Start of Input rows

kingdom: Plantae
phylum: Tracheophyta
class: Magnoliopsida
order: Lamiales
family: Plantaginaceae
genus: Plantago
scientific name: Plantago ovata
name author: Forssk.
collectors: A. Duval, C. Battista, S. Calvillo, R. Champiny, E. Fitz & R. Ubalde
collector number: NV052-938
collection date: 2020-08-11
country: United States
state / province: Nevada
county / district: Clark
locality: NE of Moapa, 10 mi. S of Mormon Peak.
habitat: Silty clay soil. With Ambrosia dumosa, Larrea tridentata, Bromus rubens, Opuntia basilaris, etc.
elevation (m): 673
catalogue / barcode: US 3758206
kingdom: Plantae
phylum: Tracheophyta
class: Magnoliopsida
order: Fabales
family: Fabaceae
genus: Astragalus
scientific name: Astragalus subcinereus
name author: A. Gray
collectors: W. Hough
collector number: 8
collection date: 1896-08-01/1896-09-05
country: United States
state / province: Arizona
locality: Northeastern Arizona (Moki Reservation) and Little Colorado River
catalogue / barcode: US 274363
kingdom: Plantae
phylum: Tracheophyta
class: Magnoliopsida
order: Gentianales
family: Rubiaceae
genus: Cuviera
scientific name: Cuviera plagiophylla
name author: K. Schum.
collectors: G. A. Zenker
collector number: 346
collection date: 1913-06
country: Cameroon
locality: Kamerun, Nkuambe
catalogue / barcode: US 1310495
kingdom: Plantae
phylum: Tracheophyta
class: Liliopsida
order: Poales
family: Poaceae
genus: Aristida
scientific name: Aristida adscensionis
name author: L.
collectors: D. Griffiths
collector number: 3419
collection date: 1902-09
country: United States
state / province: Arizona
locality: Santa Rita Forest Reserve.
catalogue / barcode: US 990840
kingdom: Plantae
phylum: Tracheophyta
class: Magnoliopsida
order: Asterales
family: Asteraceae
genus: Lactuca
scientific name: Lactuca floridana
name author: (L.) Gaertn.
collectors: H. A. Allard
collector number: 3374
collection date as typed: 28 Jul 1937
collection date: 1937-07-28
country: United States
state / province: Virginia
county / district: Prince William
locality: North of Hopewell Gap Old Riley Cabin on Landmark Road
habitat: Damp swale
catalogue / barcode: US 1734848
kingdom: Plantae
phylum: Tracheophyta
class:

End of Input rows

Rewrite the listing with "collector number" swapped for "field number" throughout all of the entries, leaving everything else unchanged.

kingdom: Plantae
phylum: Tracheophyta
class: Magnoliopsida
order: Lamiales
family: Plantaginaceae
genus: Plantago
scientific name: Plantago ovata
name author: Forssk.
collectors: A. Duval, C. Battista, S. Calvillo, R. Champiny, E. Fitz & R. Ubalde
field number: NV052-938
collection date: 2020-08-11
country: United States
state / province: Nevada
county / district: Clark
locality: NE of Moapa, 10 mi. S of Mormon Peak.
habitat: Silty clay soil. With Ambrosia dumosa, Larrea tridentata, Bromus rubens, Opuntia basilaris, etc.
elevation (m): 673
catalogue / barcode: US 3758206
kingdom: Plantae
phylum: Tracheophyta
class: Magnoliopsida
order: Fabales
family: Fabaceae
genus: Astragalus
scientific name: Astragalus subcinereus
name author: A. Gray
collectors: W. Hough
field number: 8
collection date: 1896-08-01/1896-09-05
country: United States
state / province: Arizona
locality: Northeastern Arizona (Moki Reservation) and Little Colorado River
catalogue / barcode: US 274363
kingdom: Plantae
phylum: Tracheophyta
class: Magnoliopsida
order: Gentianales
family: Rubiaceae
genus: Cuviera
scientific name: Cuviera plagiophylla
name author: K. Schum.
collectors: G. A. Zenker
field number: 346
collection date: 1913-06
country: Cameroon
locality: Kamerun, Nkuambe
catalogue / barcode: US 1310495
kingdom: Plantae
phylum: Tracheophyta
class: Liliopsida
order: Poales
family: Poaceae
genus: Aristida
scientific name: Aristida adscensionis
name author: L.
collectors: D. Griffiths
field number: 3419
collection date: 1902-09
country: United States
state / province: Arizona
locality: Santa Rita Forest Reserve.
catalogue / barcode: US 990840
kingdom: Plantae
phylum: Tracheophyta
class: Magnoliopsida
order: Asterales
family: Asteraceae
genus: Lactuca
scientific name: Lactuca floridana
name author: (L.) Gaertn.
collectors: H. A. Allard
field number: 3374
collection date as typed: 28 Jul 1937
collection date: 1937-07-28
country: United States
state / province: Virginia
county / district: Prince William
locality: North of Hopewell Gap Old Riley Cabin on Landmark Road
habitat: Damp swale
catalogue / barcode: US 1734848
kingdom: Plantae
phylum: Tracheophyta
class:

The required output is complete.